More details are expected from oil giant Shell this week on its job-cut plans, though it is still unclear what the impact will be on the 2,000-plus people working from Aberdeen.
It was reported yesterday that the British-Dutch company would reveal on Thursday that up to 25% of senior management – 500-600 people globally – will lose their posts in the coming weeks.
New chief executive Peter Voser is said to have already eliminated about a quarter of 80 of the top-level management positions immediately below Shell’s executive committee. The next round of departures, anticipated to be outlined as part of its second-quarter results on Thursday, will involve the layer of managerial positions below this.
One newspaper claimed that the largest number of these redundancies were expected to be in The Hague, where 2,000 people work at Shell’s global headquarters. Further cuts at lower levels are anticipated in the months ahead.
Analysts expect that about 10,000 of Shell’s worldwide workforce of 102,000 are likely to go under the major restructuring.
Shell has 8,500 employees in the UK. A spokeswoman for the company said yesterday it had no comment to make on its job-cut plans.
One Aberdeen employee said: “Everyone knows that jobs are likely to go here, but I have heard nothing from the company on this. We will just have to wait and see what Thursday brings.”
At the end of May, the Press and Journal reported that Scottish employees of Shell may have to wait months before finding out if their jobs are at risk.
A spokeswoman said at the time that staff would know by the end of the year what the impact on them would be.
The company said in May that its core exploration and production business would be divided into two units: one covering the Americas and the other the rest of the world. The former would be called upstream Americas and the latter upstream international. The new divisions would also take responsibility for liquefied natural gas and power operations in their spheres.

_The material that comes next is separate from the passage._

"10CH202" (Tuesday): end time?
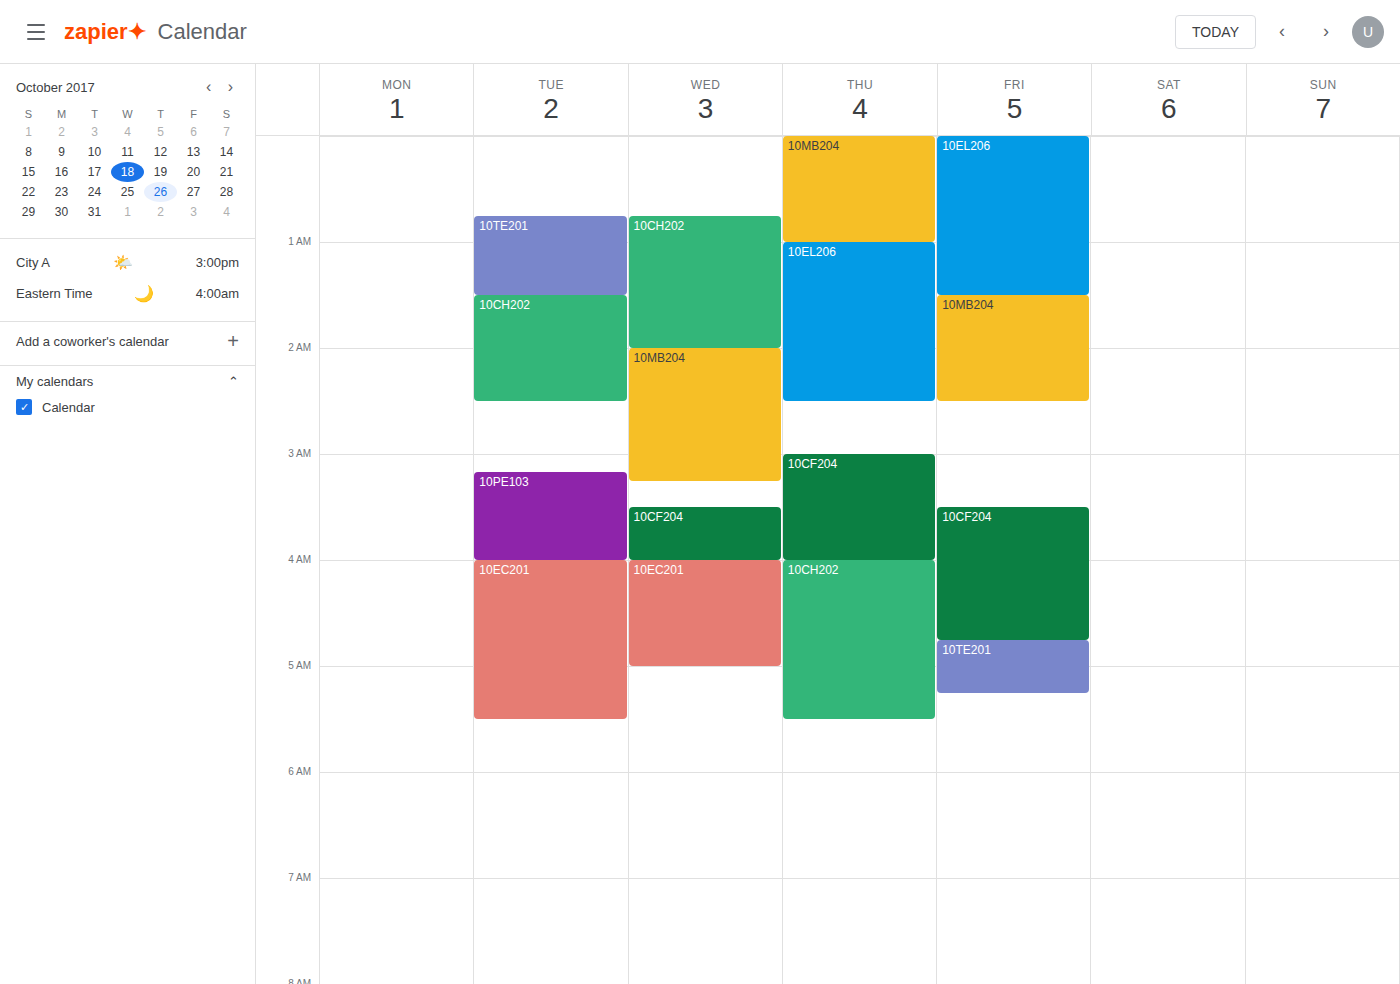
2:30 AM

Gas and power was previously a separate unit under the US head of Shell’s gas and power business, Linda Cook, an unsuccessful candidate for the oil giant’s chief executive post, who quit.
Malcolm Brinded, a former managing director of Shell Expro in Aberdeen and who also lost out on the top job, is now executive director of upstream international.
Robin West, the chairman and founder of Washington-based industry consultancy PFC Energy, was quoted yesterday as saying that Mr Voser was confronting deep-seated cultural issues in the company that no executive had dared to address in the 102 years since it was formed by merger. Mr West said: “It has become very clear very quickly that he is going to run Shell; Shell isn’t going to run him, and that’s a very profound change. Decisions will be made more quickly and there will be a higher level of accountability.
“He is going to continue to cut costs dramatically. Some parts of Shell seem to have operated more for the benefit of the people in the organisation rather than for the shareholders. He is going to cut down a lot of that.”